I'm running data pipelines on a shared Kubernetes cluster, and I process a large volume of data every hour. Sometimes, my jobs get stuck, and I'm curious if other teams' jobs on the same cluster, even if they don't overlap exactly with mine, could be impacting my performance. I want to understand how memory is allocated among pods on a single node and whether there's a chance that previous jobs' pods are still holding onto resources when mine try to start. Also, since my cluster is managed by a cloud service and I don't have direct access to kubectl, is there a way to check the real-time memory usage of my pods? I come from a managed compute background, so Kubernetes internals are quite new to me. I'm open to reading documentation but could use some guidance on where to begin.
4 Answers
If you're struggling with understanding how pods share memory, you might want to backtrack a bit. It sounds like you need to learn more about Docker, Linux Namespaces, and Control Groups. Understanding these fundamentals will really help you get the big picture of how memory management works in Kubernetes pods.
The memory on a node is divided using cgroups that enable setting memory requests and limits for each pod. The request is a guaranteed minimum, while the limit is the maximum threshold. If pods exceed this limit, they might be killed. Make sure to set these values appropriately in your pod definitions to ensure proper resource allocation. I recommend matching the memory limit to the request value for best practices.
Using AI can be helpful for learning basic concepts, but it's important to have a foundation first. You don’t want to rely too much on AI for understanding complex topics without having enough knowledge to discern correct information from mistakes.

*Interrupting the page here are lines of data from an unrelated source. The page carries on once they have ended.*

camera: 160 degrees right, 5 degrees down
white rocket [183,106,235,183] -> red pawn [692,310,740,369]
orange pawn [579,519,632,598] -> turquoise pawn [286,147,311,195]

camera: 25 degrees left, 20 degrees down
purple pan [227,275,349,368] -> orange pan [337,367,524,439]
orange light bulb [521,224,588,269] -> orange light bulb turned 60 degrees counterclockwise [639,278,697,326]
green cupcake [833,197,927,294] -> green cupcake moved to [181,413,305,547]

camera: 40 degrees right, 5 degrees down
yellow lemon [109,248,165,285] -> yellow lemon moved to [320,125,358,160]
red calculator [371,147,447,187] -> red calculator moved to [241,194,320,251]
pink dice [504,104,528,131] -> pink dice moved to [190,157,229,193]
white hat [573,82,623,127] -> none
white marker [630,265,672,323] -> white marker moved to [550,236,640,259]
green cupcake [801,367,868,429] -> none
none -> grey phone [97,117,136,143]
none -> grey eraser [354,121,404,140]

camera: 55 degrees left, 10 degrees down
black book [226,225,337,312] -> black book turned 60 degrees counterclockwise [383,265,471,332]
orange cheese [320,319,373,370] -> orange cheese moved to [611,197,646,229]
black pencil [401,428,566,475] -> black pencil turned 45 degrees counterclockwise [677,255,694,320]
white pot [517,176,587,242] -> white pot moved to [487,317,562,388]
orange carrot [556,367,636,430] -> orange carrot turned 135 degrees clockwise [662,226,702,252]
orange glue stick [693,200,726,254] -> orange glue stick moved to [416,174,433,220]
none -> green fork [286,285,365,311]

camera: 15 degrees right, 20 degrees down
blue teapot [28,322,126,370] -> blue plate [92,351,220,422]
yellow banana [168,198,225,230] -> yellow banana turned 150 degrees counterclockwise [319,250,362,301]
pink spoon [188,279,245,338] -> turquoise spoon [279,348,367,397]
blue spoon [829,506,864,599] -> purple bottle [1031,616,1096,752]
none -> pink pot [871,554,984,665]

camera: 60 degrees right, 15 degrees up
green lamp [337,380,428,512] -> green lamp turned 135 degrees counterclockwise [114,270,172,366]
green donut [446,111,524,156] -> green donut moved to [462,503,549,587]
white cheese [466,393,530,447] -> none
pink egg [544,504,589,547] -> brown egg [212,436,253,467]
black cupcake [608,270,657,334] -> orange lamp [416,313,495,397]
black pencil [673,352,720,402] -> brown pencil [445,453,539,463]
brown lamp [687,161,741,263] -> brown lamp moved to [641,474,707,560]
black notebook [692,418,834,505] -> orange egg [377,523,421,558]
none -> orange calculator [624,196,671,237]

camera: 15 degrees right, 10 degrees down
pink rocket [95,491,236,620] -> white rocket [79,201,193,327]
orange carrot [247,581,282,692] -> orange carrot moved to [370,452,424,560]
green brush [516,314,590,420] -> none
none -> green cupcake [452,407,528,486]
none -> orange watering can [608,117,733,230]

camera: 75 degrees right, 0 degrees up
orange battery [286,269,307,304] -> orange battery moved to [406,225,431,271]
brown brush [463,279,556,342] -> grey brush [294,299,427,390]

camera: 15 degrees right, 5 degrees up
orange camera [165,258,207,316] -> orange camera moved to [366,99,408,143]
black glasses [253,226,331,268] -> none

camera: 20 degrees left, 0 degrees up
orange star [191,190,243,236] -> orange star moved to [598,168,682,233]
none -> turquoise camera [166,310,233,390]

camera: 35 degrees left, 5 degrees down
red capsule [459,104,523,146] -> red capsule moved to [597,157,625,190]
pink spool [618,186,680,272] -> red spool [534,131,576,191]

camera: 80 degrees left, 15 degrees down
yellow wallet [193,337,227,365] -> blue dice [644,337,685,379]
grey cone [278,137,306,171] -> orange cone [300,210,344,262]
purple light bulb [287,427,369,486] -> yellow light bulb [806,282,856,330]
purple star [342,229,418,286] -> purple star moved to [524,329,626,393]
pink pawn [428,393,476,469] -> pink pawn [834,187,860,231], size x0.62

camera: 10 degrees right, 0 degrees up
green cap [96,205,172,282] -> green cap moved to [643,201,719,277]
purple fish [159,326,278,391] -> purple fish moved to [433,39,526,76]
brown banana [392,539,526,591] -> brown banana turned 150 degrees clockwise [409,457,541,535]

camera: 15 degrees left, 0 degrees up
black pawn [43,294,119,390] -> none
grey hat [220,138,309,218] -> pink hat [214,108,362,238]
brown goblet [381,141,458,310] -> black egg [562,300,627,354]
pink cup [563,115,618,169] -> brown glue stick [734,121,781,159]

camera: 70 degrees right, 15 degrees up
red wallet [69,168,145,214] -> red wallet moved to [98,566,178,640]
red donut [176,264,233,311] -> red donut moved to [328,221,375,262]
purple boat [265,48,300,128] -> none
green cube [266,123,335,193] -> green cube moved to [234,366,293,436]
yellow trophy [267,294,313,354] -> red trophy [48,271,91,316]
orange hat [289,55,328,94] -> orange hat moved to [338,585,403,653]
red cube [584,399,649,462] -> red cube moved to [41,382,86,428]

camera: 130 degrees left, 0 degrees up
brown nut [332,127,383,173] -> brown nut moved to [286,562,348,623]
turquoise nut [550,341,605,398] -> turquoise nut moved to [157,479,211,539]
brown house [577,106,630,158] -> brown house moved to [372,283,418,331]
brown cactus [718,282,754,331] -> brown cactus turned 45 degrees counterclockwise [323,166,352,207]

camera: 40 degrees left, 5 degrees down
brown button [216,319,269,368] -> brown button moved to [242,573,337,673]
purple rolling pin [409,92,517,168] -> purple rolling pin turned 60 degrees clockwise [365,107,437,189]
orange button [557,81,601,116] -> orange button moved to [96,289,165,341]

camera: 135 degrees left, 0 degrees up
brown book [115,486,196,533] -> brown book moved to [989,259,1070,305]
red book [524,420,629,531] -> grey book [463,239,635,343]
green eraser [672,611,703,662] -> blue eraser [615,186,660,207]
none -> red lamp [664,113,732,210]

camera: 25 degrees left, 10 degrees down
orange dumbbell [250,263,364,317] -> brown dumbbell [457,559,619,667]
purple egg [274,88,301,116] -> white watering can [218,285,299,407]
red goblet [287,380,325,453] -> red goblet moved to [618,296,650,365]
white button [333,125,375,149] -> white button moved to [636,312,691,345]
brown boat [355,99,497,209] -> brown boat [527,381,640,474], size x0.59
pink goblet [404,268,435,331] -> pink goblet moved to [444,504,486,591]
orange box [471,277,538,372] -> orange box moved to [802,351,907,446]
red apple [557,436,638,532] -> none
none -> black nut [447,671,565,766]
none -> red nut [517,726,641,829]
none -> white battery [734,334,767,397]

To get a good grasp on this, it's key to understand how containers work. Have a look at some resources on Linux cgroups, as they are used for managing memory allocation and limits for your pods. For your job's performance issues, check if you and your teammates are setting resource requests and limits properly. This might be affecting your pods' performance. And as for monitoring, does your cloud service provide any monitoring tools? If not, it's worth discussing with the admin about possibly setting something up since tracking memory usage is crucial for performance.

Thanks! I haven't set those values in my YAML yet. I was thinking of trying a different schedule first, but if that doesn't help, I'll look into adjusting the configs for other projects.